Sleeping With Chronic Pain
A good night’s rest is crucial to maintaining health, and yet over a third of adult Americans do not get enough sleep. An under abundance of sleep can have long term health consequences, including obesity, heart disease and cognitive issues. For those suffering from chronic pain,proper rest is particularly elusive. It can be nearly impossible to get comfortable and fall asleep, resulting in less rest and more pain in the morning. Fortunately, there are quite a few ways to manage pain and maintain proper sleep hygiene.

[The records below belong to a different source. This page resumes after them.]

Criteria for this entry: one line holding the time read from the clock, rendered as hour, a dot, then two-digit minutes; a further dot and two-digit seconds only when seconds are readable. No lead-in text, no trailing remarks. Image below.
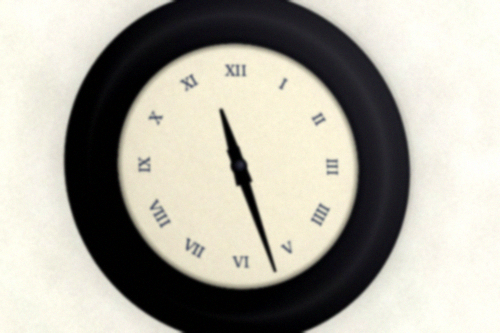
11.27
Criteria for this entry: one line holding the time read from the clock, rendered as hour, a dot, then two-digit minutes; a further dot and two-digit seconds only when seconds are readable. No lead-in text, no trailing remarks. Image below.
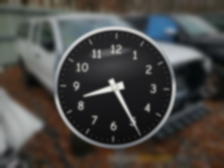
8.25
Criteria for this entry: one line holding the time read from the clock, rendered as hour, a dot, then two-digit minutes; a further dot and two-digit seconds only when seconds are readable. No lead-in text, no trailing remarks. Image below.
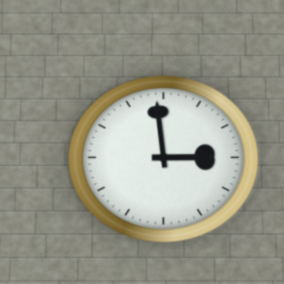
2.59
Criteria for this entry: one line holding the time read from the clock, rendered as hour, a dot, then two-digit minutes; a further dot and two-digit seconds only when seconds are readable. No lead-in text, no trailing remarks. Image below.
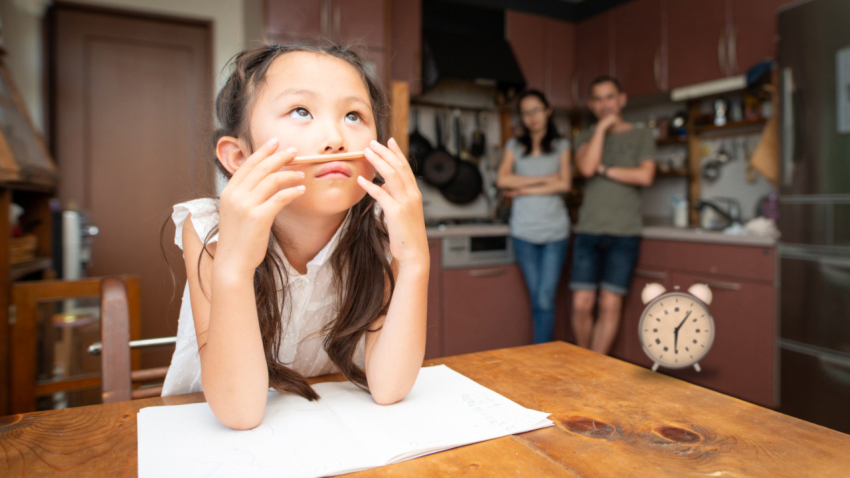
6.06
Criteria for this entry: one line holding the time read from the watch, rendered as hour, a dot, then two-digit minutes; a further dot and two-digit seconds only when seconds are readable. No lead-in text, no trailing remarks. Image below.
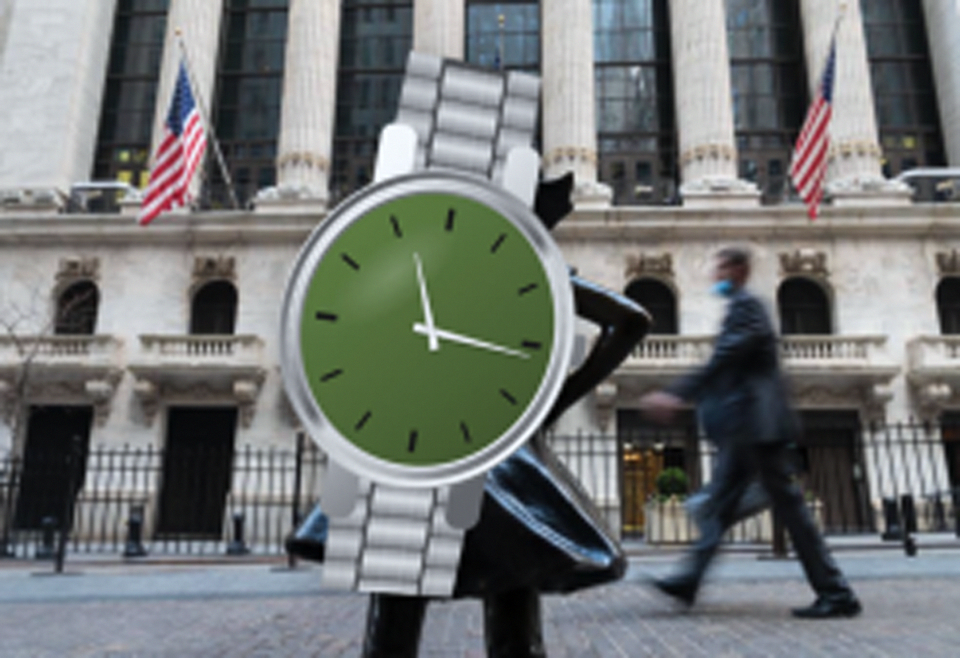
11.16
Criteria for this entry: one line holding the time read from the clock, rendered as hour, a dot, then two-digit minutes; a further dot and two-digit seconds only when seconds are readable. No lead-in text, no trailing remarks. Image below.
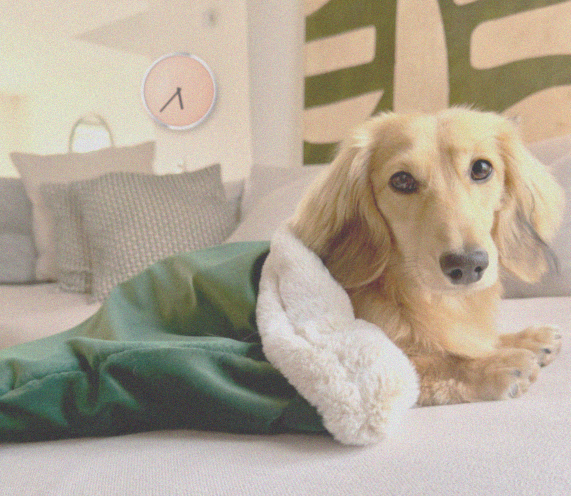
5.37
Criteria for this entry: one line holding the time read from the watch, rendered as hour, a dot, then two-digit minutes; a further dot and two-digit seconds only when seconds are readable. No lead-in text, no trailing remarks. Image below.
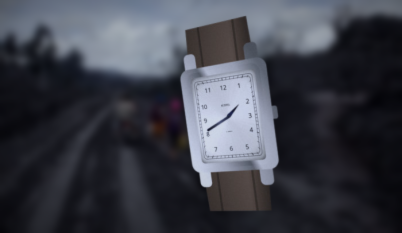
1.41
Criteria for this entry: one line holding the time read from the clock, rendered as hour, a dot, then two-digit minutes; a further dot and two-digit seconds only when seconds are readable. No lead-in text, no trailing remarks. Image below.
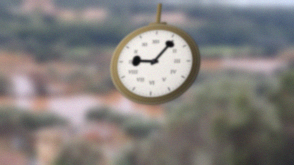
9.06
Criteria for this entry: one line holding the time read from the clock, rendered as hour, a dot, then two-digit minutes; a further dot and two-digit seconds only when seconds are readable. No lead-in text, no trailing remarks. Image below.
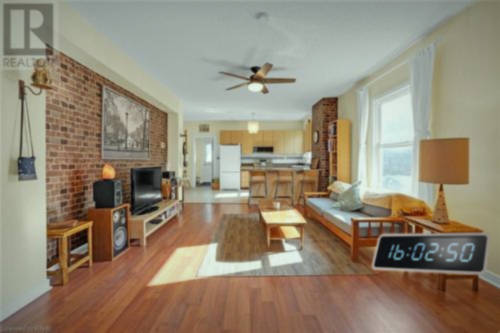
16.02.50
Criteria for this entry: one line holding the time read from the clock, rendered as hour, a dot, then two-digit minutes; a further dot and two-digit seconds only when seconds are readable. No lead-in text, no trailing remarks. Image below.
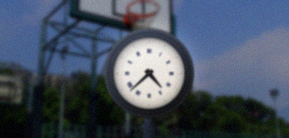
4.38
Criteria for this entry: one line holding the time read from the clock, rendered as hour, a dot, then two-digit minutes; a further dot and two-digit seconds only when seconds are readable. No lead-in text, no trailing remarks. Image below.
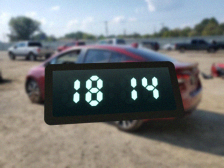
18.14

Finding The Right Mattress
Over the course of a lifetime, the average person will spend approximately 26 years asleep, and many do so on an inadequate mattress.  There is no easy answer to what type of mattress will work best for each person as comfort is subjective, however there are ways to shop smart. Going to a store and testing different beds and reading mattress reviews can help determine what level of firmness and materials will provide the best night’s sleep. Those with chronic back pain generally respond well to a firmer mattress. Memory foam is also an excellent option as the bed will contour to the body, giving even support. It’s also important to consider the age of a mattress as most will function optimally for about seven to ten years. An old mattress, particularly those with inner springs, can aggravate back pain. As the padding becomes less dense, the springs will begin to pop up, resulting in an uneven mattress that will cause discomfort.
Limber Up
Stretching and yoga is an easy, low-impact way to loosen up stiff muscles before bed. Sciatica, a common cause of lower back and leg pain, is particularly responsive to deep stretches. Before getting into bed, stand straight up with your feet shoulder width apart. While keeping your legs straight and feet flat on the floor, bend over, touch the floor, and walk your hands outward as far as you can go. Hold the position for ten seconds, and then walk your hands back to your legs. Hold one ankle with both hands, count to ten, and then hold the other ankle. This exercise stretches out the sciatic nerve, giving some temporary relief which may be enough to help you fall asleep. Pay attention to your body as you stretch, as you do not want to hyper extend your hamstrings.
Cannabis And Sleep
The health benefits of cannabis are finally becoming more recognized as thirty three states and the District of Columbia have legalized marijuana for medicinal and/or recreational purposes. This is a better option for chronic pain sufferers than over the counter painkillers like ibuprofen as such medications can impact liver function with extended use. Different strains of marijuana have different effects on the body, and all have pain relieving qualities. Indica strains can both reduce pain and aid in relaxation, making sleep come more easily. In states where marijuana is not yet legal, Cannabidiol, more commonly known as CBD, can deliver all of the same pleasant effects as regular cannabis. As CBD does not have THC, there are no psychoactive effects, which works well for people who are not interested in getting the high typically associated with marijuana usage. Be sure to thoroughly research what is legal for consumption in your area, and do not drive or operate machinery after ingesting any such products. Consult with a medical professional before use to prevent any possible interactions with other medications.
Sleeping may be difficult for those with chronic pain, but it is not as impossible as it may seem in the middle of a restless night. By investing in the right mattress, stretching and exploring cannabis products with your doctor, a good night’s sleep can go from being a dream to a reality.